5 years later, Fla.-Va. terrorism case in limbo

ALEXANDRIA, Va. — For five years, a federal judge upset with the prosecution of a Florida professor once accused of being a leading terrorist has simply refused to rule on his case. It’s left the government unable to deport him, unable to prosecute him, and flummoxed on how to move forward.

In April 2009, U.S. District Judge Leonie Brinkema told lawyers she would rule “soon” on whether to dismiss criminal contempt charges filed in Virginia against former University of South Florida professor Sami Al-Arian, a longtime prominent Palestinian activist, who refused to testify in a separate terror-related investigation.

The ruling hasn’t come, and nothing has happened in the case. The delay is unusual for Alexandria’s federal courthouse, known in legal circles as the Rocket Docket for its swift disposition of cases. Legal experts say they can’t think of a similar case elsewhere that has languished for so long.

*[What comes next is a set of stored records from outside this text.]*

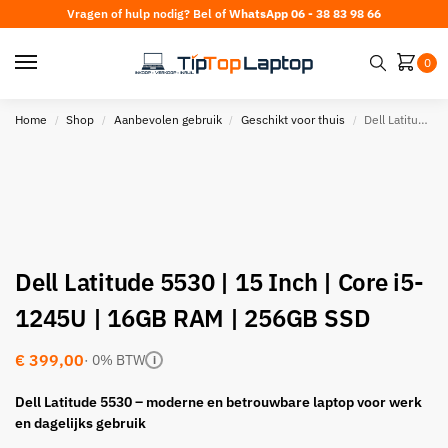
Vragen of hulp nodig? Bel of
WhatsApp 06 - 38 83 98 66
0
Home
Shop
Aanbevolen gebruik
Geschikt voor thuis
Dell Latitude 5530 | 15 Inch | Core i5-1245U | 16GB RAM | 256GB SSD
/
/
/
/
Dell Latitude 5530 | 15 Inch | Core i5-
1245U | 16GB RAM | 256GB SSD
€
399,00
· 0% BTW
i
Dell Latitude 5530 – moderne en betrouwbare laptop voor werk
en dagelijks gebruik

On the surface at least, Al-Arian — who has declined to invoke his speedy trial rights — benefits from his silence and the standoff. If the Virginia case were dropped, Al-Arian, 56, born in Kuwait to Palestinian refugees before coming to the U.S. in 1975, would be deported under the terms of a Florida plea.

Al-Arian’s critics said he was a leader of one of the most ruthless terrorist groups in the world — the Palestinian Islamic Jihad — and that he used his position as a computer science professor as a base to quietly raise money for attacks. His supporters saw a man who was trapped by anti-Muslim hysteria, unfairly snared in a vague, amorphous web of guilt-by-association when his real goal was to help his native people in the Palestinian territories.

In 2003, federal prosecutors in Florida filed an indictment alleging Al-Arian was a leader of the terrorist group and complicit in the murder of innocent civilians. A jury acquitted him on numerous counts, and was hung on others. A mistrial was declared.

Pete White, a former prosecutor in the Eastern District of Virginia who is now a defense attorney, said it is rare for a criminal case to sit this long under these circumstances, especially in the Rocket Docket. There are no official statistics that document the rarity of a criminal case sitting in limbo for such a long time, but White and others said they could not think of a similar case, especially one that grew out of a terror-related investigation.

White said the only option prosecutors have to propel the case forward would be to file something called a writ of mandamus against Brinkema — basically asking another judge to order her to take action.